Opinion: Could you save a life?

As a Prospective Parliamentary Candidate I have received emails from St John Ambulance and from the British Red Cross, both wishing to promote First Aid. But what about mental health first aid? With equal parity now being given to mental and physical health, shouldn’t First Aid include Mental Health First Aid?

I think so. And I am pleased that Lib Dems at conference thought so too, for we approved new mental health policy which included a clause I submitted with the support of Oxford East:

To consult with external bodies on the content of, and how best to include training in, Mental Health First Aid, with a view to incorporating elements of Mental Health First Aid into existing First Aid at Work courses.

Imagine the world before First Aid classes, before people were taught the recovery position and CPR. Before such training, if someone was ill people would flap and call for help. They would not get involved.

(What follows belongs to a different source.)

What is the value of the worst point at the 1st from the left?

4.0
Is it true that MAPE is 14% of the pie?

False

The same thing happens when people are in mental health crisis. People feel inadequate, have no idea how to help, and do not get involved.

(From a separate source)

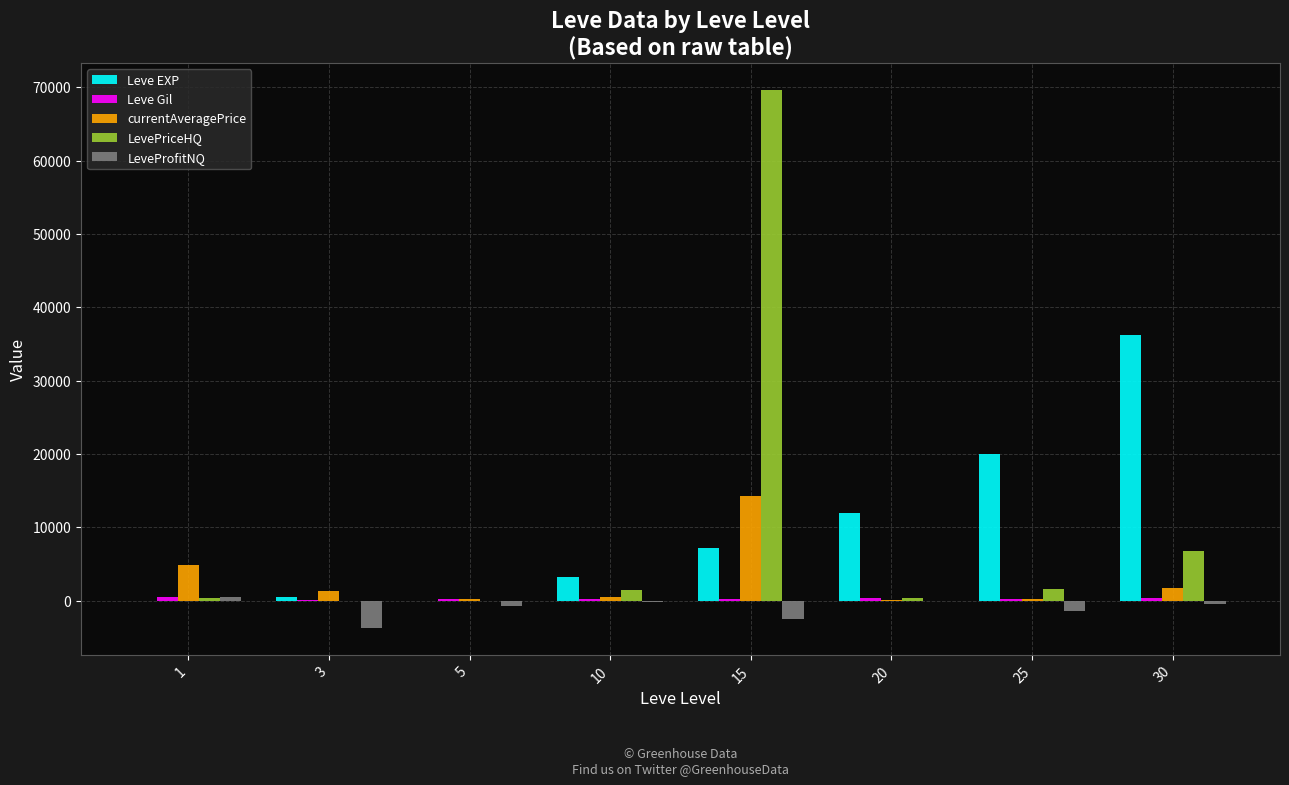

Are the bars horizontal?

No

By requiring First Aid training in mental health…what to do if someone is threatening suicide, self-harm, is having a panic attack and can’t breathe, is psychotic and convinced of a threat very real to them, is hearing voices telling them to do something…we are enabling work colleagues, teachers, by-standers, everyone, to recognise what is happening and to do the right thing. Or not to do the wrong thing!

What to do or not to do when someone is in mental health crisis is so very important. Who to call, whether that is 999, the local Mental Health Crisis Team, a safeguarding officer, or a friend of the person in need, is a judgement call which requires training and insight into how best to help someone in crisis.

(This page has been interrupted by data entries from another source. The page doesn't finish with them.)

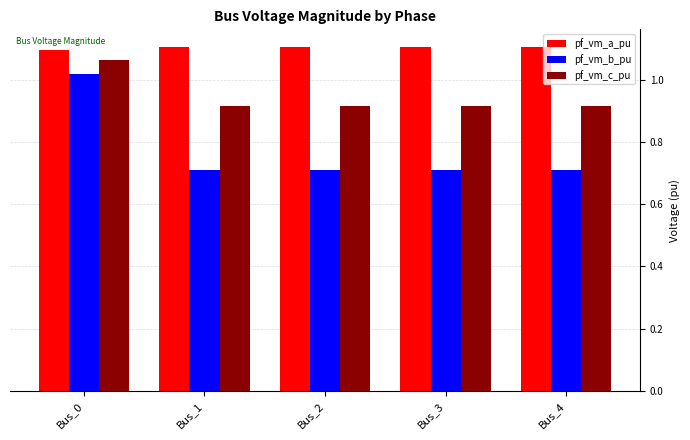

What is the sum of the pf_vm_c_pu values at Bus_1 and Bus_2?

1.8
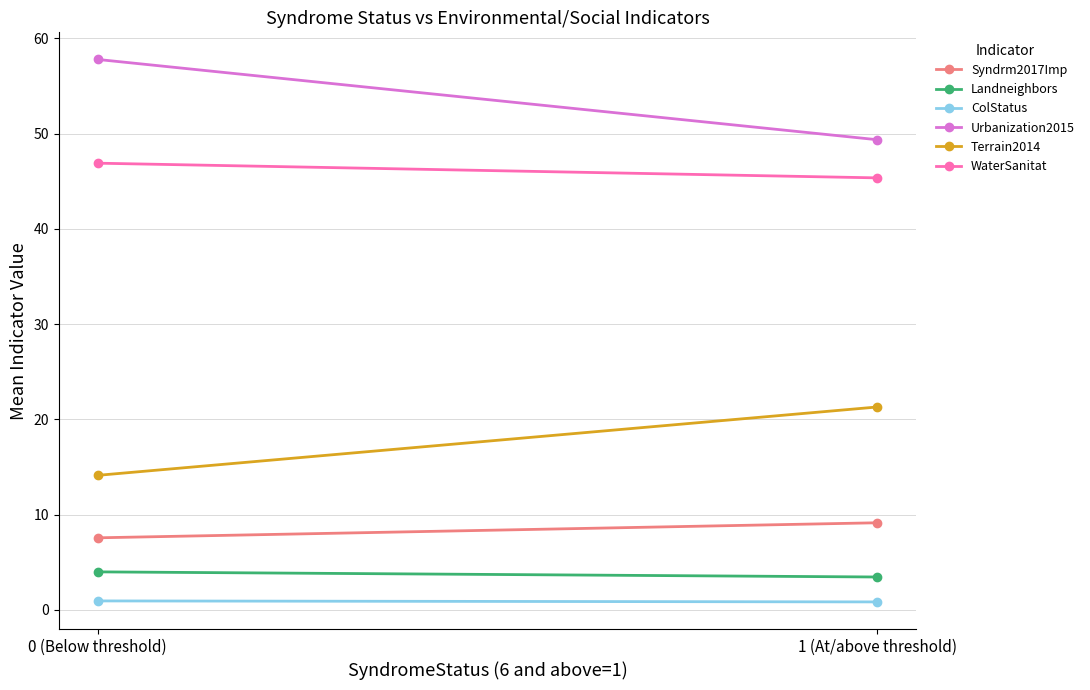

How many series are shown in this chart?

6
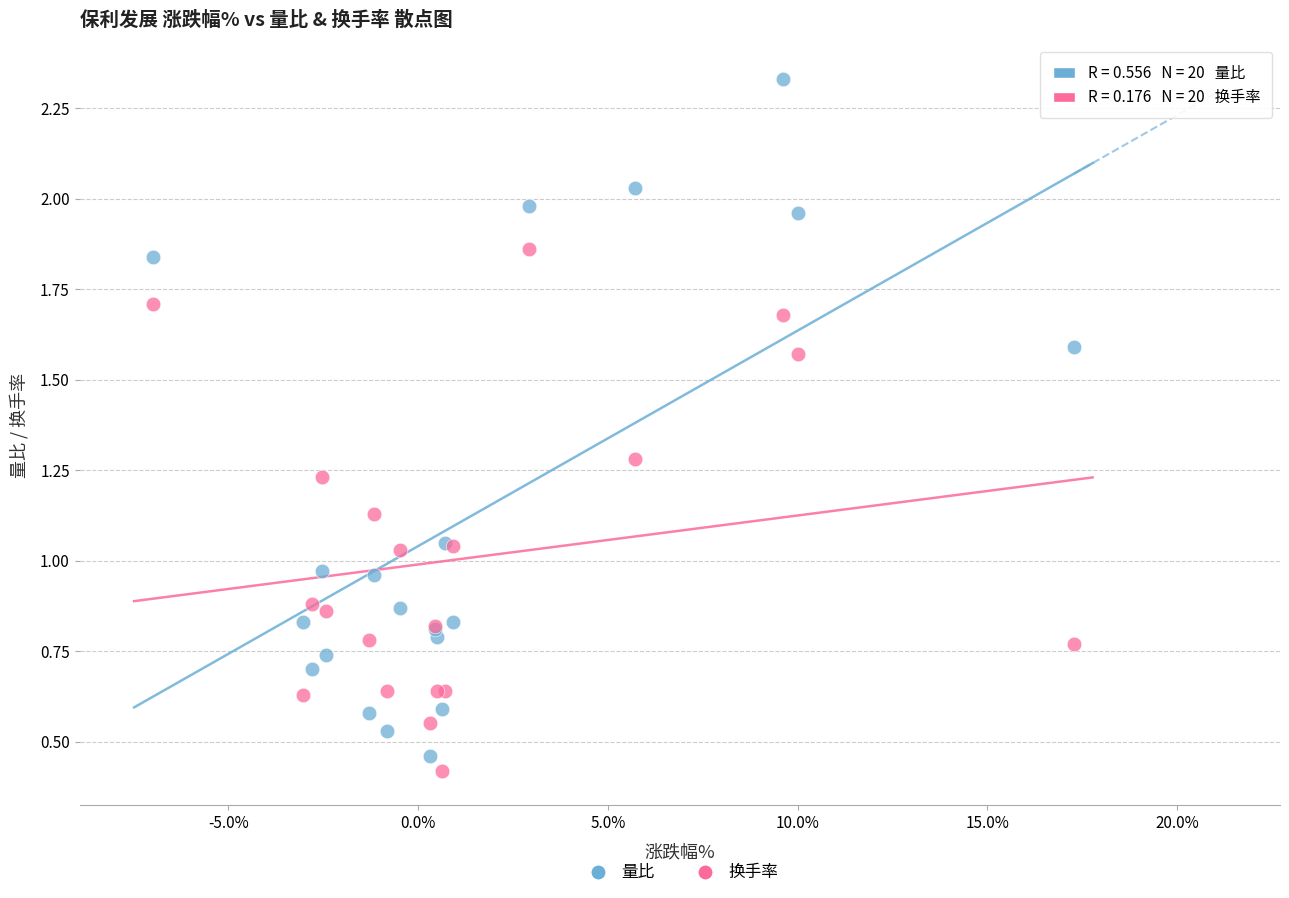

What is the X range (max minus min) for the scatter plot?

24.2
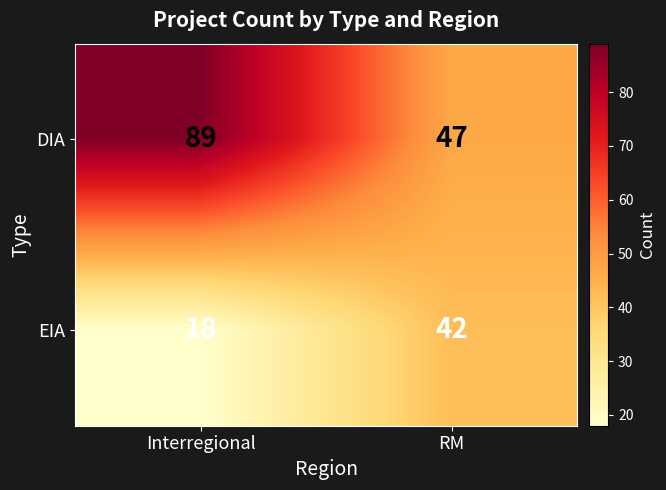

What is the difference between the maximum and minimum values in the DIA series?

42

One of the main barriers that still needs to be broken down is getting people to recognise that in mental health crisis it is the illness speaking and not the person. There continues to be so much blame attached to being mentally ill. And so much misunderstanding. By requiring mental health first aid training of some sort, we would not only get the right help to the person experiencing crisis, but it would also mean that thousands of people up and down the country would have more insight and greater knowledge of mental ill health.

I have volunteered for a number of years in mental health through church. I have friends who are psychiatrists and psychologists, so my level of understanding is fairly high. Last year I had the opportunity to go on a Mental Health First Aid course. My first instinct was to say I didn’t have time, that I already had skills and that further training wasn’t necessary. I was wrong. Just as in physical First Aid, best practice moves on, treatments change, techniques develop, and being up-to-date is important. I’m glad I went on the MHFA course and I hope that elements of Mental Health First Aid are incorporated into mainstream First Aid courses as soon as possible.

* Kirsten Johnson is an Oxfordshire County Councillor and Day Editor for Lib Dem Voice. She stood as the Parliamentary Candidate for Oxford East in the 2017 General Election.